L'Union européenne (UE) cherche à rendre plus lisible sa politique envers la Tunisie, tant l'incompréhension a paru s'installer dans l'esprit des Tunisiens.
Par Fathi B'Chir*
L'UE et la Tunisie feront, lundi 14 avril à Luxembourg, en marge du Conseil Affaires étrangères, un point complet de leurs relations dans le contexte des bouleversements que vit ce pays partenaire depuis 2011 et qui ont mis à mal son économie et sa sécurité.
Le point essentiel de cette dixième session du Conseil d'association sera de mesurer l'ampleur de l'appui apporté à la Tunisie par une UE qui s'était montrée à la fois circonspecte et qui est perçue comme peu prodigue ou pas suffisamment, en tout cas, pour aider ce pays à sortir de la double ornière politique et économique.
Une «vitrine démocratique»
L'UE s'efforcera surtout, lors de cette session, de rendre plus lisible sa politique envers ce pays, laquelle a frisé le «ratage», tant l'incompréhension a paru s'installer dans l'esprit des Tunisiens.
La récente visite du commissaire Stefan Füle (13-14 mars 2014) a permis de clarifier la position européenne. La levée des malentendus politiques était essentielle avec ce pays, dont l'UE veut faire la «vitrine démocratique» de son action dans une région en ébullition, marquée par l'émergence d'un courant se réclamant de la loi divine et paraissant, à ce titre, peu susceptible de s'insérer dans un jeu démocratique.
L'UE, surtout son service extérieur, comme quelques États membres (France et Allemagne), avait pris le pari de «démocratiser» les «islamistes» et de faire la démonstration de cette option en Tunisie (en comparaison de l'échec patent de ce courant en Égypte en particulier).
L'incompréhension que sa démarche a rencontrée a eu pour résultat de faire douter la société civile tunisienne de l'intérêt de la relation avec une Europe plus encline, lui a-t-il semblé, à «donner des leçons», qu'à proposer des appuis en monnaie sonnante et trébuchante.
Calmer les appréhensions tunisiennes
L'UE semble toutefois avoir tempéré ses ardeurs depuis.

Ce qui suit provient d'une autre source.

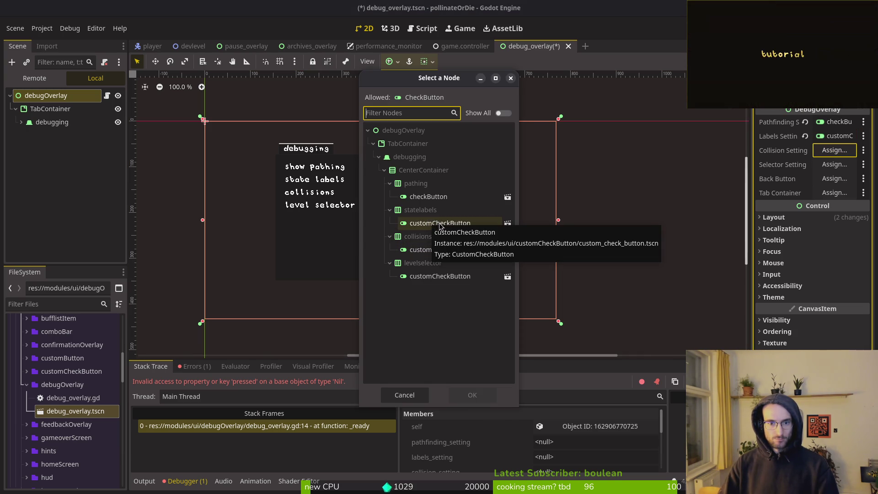
click(40, 126)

Elle entend corriger cette perception et devrait promettre, lundi à Luxembourg, qu'elle s'efforcera, dans l'ensemble des chantiers ouverts, de mieux entendre et d'interpréter plus finement la parole des citoyens tunisiens et d'expliquer les opportunités qu'elle offre à moyen et à long termes, plus que sur le court terme. Le cadre d'action sera le «plan d'action» en cours de négociation, au sujet duquel la Commission est prête à s'investir dans un «débat public ouvert», afin de calmer les appréhensions tunisiennes.
La réponse européenne serait ainsi plus en regard des attentes de ses interlocuteurs tunisiens, pour qui il est urgent de faire face à l'ampleur de la crise économique et sociale. L'UE en convient et note, elle aussi, dans une analyse communiquée aux États membres, que la crise est profonde et, pour en sortir, la Tunisie a besoin d'appuis, mais aussi de grandes réformes et d'accentuer son ancrage au marché intérieur européen. Outre l'aide «classique» (150 millions d'euros de crédits budgétaires environ par an), un appui macro-économique de 300 millions d'euros est envisagé et le «feu vert» du Parlement européen est attendu, probablement dès la session d'avril.
Son analyse porte aussi sur le champ politique, que l'UE voit comme un passage difficile. Elle promet de contribuer à la sortie de l'ornière par des appuis au processus électoral à venir (promis pour la fin 2014, mais le délai serait intenable), à la sécurité (un appui direct à la formation et la logistique est à l'étude). La Tunisie a tendance à devenir un pays de transit fréquemment en butte à des contraintes techniques et financières.
* Journaliste tunisien basé à Bruxelles.
Source : Agence Europe.
* Les titres et intertitres sont de la rédaction.